(Activity): Which lines below contain the string "tekstil" with its case matched? Pull out every one of them.

(Dataset entries):
•••
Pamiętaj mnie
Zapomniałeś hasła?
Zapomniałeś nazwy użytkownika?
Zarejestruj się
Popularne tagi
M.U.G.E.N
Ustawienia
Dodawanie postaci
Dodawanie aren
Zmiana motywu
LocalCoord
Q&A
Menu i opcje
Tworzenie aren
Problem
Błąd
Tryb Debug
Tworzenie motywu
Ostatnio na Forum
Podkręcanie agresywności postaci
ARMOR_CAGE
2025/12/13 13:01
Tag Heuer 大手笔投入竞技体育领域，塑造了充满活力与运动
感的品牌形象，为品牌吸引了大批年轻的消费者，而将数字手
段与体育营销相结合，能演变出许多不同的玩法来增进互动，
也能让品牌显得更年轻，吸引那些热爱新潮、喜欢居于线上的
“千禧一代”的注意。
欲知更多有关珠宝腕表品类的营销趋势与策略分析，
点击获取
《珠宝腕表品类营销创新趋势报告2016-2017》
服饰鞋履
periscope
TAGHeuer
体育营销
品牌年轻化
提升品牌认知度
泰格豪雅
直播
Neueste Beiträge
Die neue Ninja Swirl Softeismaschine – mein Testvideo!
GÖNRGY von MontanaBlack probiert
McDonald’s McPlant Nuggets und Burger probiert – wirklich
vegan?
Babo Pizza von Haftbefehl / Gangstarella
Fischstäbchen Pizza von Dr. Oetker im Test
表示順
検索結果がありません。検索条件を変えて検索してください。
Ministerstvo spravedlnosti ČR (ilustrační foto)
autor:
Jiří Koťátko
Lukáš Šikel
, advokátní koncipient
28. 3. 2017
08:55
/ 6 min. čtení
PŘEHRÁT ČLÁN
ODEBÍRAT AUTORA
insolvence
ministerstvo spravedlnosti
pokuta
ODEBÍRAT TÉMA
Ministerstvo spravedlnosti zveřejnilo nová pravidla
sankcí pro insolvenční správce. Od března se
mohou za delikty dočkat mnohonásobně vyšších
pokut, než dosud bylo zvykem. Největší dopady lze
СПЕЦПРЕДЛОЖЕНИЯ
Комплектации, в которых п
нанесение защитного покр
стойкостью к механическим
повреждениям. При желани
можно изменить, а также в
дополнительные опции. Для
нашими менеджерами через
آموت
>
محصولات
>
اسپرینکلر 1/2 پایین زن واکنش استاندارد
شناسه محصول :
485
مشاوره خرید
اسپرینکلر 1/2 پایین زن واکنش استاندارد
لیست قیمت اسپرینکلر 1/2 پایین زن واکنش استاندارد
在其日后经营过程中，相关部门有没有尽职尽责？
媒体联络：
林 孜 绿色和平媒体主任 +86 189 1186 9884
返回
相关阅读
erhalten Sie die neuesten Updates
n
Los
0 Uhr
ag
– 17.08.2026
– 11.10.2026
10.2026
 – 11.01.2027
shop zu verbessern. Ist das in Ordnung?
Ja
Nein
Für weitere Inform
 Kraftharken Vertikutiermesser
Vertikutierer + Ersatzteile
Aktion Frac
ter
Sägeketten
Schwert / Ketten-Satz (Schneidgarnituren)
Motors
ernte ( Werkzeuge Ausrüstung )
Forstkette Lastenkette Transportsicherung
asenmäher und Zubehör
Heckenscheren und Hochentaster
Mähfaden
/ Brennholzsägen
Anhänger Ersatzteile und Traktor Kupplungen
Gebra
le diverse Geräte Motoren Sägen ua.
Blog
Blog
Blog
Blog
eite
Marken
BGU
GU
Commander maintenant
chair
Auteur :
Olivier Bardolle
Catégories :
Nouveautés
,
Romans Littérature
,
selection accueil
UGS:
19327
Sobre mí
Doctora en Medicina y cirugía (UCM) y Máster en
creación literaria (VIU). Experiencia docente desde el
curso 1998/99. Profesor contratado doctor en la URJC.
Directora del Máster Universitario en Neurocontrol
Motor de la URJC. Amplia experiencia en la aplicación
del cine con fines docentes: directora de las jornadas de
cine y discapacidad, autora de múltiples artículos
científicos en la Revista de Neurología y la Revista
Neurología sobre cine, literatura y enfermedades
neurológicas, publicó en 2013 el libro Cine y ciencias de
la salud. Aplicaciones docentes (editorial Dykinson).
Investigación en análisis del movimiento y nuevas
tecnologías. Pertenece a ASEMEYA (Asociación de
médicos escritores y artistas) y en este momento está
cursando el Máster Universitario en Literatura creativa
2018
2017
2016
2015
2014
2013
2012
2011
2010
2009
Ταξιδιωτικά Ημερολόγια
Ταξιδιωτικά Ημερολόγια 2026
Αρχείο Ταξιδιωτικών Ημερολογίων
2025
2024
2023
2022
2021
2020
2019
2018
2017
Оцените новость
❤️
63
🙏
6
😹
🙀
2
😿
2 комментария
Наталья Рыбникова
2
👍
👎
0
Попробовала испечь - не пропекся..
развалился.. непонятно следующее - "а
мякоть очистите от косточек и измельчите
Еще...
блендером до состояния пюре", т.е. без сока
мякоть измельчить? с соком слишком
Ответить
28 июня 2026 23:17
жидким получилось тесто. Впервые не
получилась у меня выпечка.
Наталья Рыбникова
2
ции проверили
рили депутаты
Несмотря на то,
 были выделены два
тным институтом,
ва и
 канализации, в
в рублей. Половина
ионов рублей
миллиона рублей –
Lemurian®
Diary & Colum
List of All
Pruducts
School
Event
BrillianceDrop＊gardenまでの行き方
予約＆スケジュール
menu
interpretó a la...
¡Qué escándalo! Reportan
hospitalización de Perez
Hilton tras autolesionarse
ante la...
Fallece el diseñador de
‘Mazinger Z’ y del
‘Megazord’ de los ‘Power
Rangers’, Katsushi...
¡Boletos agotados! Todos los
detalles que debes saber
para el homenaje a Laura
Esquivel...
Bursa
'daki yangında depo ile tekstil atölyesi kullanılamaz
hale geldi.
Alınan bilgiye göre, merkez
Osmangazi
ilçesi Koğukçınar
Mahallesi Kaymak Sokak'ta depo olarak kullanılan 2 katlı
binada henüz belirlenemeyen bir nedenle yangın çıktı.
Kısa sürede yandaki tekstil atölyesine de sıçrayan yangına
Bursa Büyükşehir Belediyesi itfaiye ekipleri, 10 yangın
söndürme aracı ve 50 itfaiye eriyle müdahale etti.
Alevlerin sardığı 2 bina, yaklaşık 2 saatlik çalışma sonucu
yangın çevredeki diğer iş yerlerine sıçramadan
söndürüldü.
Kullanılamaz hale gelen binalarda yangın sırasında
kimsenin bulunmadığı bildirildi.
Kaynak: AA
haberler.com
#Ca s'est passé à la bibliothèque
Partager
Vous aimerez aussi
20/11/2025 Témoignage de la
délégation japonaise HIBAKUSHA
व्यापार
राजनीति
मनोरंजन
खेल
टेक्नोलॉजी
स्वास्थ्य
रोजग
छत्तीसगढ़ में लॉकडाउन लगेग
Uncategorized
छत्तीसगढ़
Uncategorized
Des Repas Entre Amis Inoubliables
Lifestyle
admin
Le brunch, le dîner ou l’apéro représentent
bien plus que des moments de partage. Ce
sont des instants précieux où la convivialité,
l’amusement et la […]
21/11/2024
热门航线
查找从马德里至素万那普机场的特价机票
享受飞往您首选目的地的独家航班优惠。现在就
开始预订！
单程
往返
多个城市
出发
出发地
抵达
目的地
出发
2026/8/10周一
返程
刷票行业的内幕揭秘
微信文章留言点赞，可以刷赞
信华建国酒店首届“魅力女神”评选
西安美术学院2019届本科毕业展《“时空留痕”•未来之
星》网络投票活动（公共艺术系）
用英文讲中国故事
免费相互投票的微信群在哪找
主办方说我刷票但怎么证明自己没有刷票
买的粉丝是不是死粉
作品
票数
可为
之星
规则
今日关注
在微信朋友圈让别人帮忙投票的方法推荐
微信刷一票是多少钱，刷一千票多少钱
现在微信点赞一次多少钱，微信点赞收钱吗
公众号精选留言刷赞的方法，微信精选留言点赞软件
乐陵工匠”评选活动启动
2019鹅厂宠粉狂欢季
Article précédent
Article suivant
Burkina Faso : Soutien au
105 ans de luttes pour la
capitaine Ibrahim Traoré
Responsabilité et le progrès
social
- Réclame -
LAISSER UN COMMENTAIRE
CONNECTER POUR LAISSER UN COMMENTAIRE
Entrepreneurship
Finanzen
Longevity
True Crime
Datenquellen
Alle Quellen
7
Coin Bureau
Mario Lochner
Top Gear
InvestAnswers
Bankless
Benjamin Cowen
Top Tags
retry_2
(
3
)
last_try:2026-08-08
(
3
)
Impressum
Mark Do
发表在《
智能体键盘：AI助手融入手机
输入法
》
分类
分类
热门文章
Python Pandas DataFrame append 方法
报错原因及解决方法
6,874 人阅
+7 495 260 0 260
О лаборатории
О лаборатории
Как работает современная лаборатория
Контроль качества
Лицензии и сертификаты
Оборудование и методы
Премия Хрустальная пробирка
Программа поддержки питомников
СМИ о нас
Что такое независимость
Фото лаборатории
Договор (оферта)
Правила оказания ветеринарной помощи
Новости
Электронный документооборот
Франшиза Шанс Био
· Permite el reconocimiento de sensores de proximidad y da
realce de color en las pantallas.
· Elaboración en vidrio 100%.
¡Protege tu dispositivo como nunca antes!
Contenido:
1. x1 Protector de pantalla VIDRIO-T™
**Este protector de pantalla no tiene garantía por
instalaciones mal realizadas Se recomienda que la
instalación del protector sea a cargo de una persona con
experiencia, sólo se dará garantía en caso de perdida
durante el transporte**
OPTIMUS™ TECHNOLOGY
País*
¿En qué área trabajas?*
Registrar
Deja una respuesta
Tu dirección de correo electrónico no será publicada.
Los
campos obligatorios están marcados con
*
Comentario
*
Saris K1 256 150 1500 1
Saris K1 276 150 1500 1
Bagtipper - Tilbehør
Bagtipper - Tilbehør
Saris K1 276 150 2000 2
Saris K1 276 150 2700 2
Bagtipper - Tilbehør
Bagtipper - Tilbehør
•••
(Result of the task):
'daki yangında depo ile tekstil atölyesi kullanılamaz
Kısa sürede yandaki tekstil atölyesine de sıçrayan yangına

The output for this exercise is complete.